L’écriture professionnelle en travail social débute dès la formation. Quelle expérience en retirent les étudiant(e)s sortant des Instituts de travail social, quelles représentations en ont-ils et finalement quel est leur rapport à l’écriture ? C’est ce qu’il semblait nécessaire de demander aux intéressés, mais, en engageant la conversation sur ce sujet, on obtient aussi d’autres informations sur la profession.

« TOUT LE MONDE EST CAPABLE D’ÉCRIRE…

…et pourtant j’ai toujours été enfermée dans le rôle de quelqu’un qui avait du mal à écrire et je crois que ça reste longtemps. Par contre, dans une formation à l’expression écrite qui durait trois jours, une femme nous a démontré qu’on était capable de faire quelque chose et ça, je m’en suis souvenue.

Je crois qu’elle a réussi à mettre en valeur notre créativité, en fait, chacun à son niveau, elle nous avait fait faire des exercices, écrire une phrase sans « etc. » Elle nous avait intéressés avec R. Queneau. Elle m’a passionnée pendant trois jours et, à la fin, et je les ai gardé ces écrits-là, je les ai relus il n’y a pas longtemps et je me suis dit c’est génial I Elle était arrivée à faire que je sois contente de ce que j’avais écrit, pour la première fois…

En ce qui concerne mon mémoire, je ne suis pas trop mécontente de ce que j’ai écrit, je ne sais pas ce que ça donnera, mais je pense que c’est un bon point : on est plus capable de soutenir quelque chose quand on est content. J’ai eu du mal pour le premier mémoire, je ne l’aimais pas ce mémoire, ça ne m’a pas plu, j’ai travaillé contre le sujet, je l’ai détesté ce mémoire !
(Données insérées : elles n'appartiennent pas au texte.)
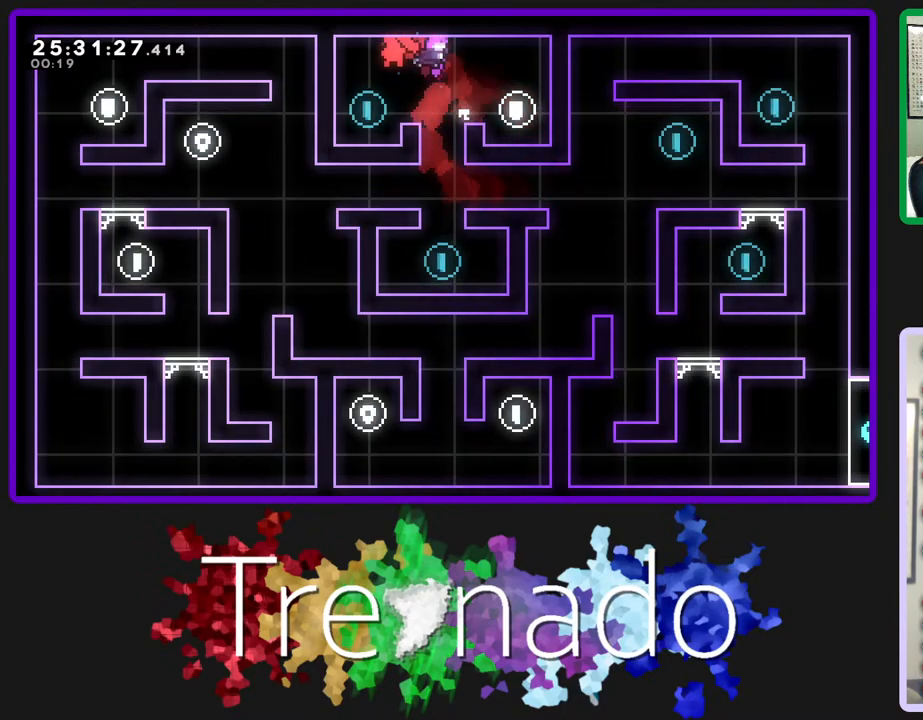
{"buttons": [], "left_stick": "right", "right_stick": "center", "events": [[67, "left_stick", "center"], [183, "left_stick", "right"]]}
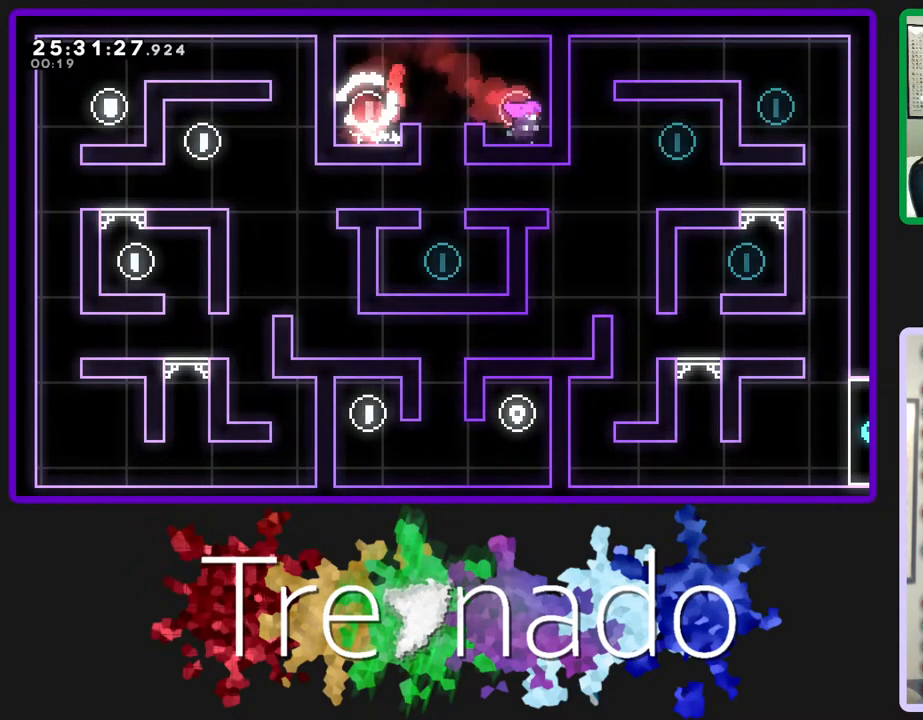
{"buttons": [], "left_stick": "center", "right_stick": "center", "events": [[167, "left_stick", "center"]]}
ON EST RECONNU PAR L’ÉCRIT

Je me sens plus à l’aise à l’oral. Justement une AS me disait qu’une grande majorité des travailleurs sociaux ont énormément de problèmes d’expression écrite et s’accomplissent énormément à l’oral ; ils parlent beaucoup et écrivent peu. Je pense qu’ils ont des bonnes idées, enfin « ils ont », ce matin je me suis dit : on pense « les assistants sociaux », en fait on est tous différents, c’est une façon de parler et de classer. Il y a des idées, mais elles restent en l’air et sont récupérées. J’ai ce sentiment-là, c’est justement le blocage de l’écriture. Il y a aussi l’angoissante question « comment faire ? » et puis, dans le social, on est peut-être plus dans la réflexion que vraiment dans l’agir. Je crois que ça se sent bien dans les relations humaines, les revendications. C’est vrai que lorsqu’on se revendique on est reconnu par l’écrit. Je pense qu’aujourd’hui le travailleur social n’est pas reconnu parce que ce ne sont que des paroles et pas des écrits

Quand je regarde la formation, les amies qui étaient dans ma promotion, il n’y en a pas beaucoup pour qui ça a été simple d’écrire, on l’a tous plus ou moins décrit comme une horreur, comme une chose très difficile.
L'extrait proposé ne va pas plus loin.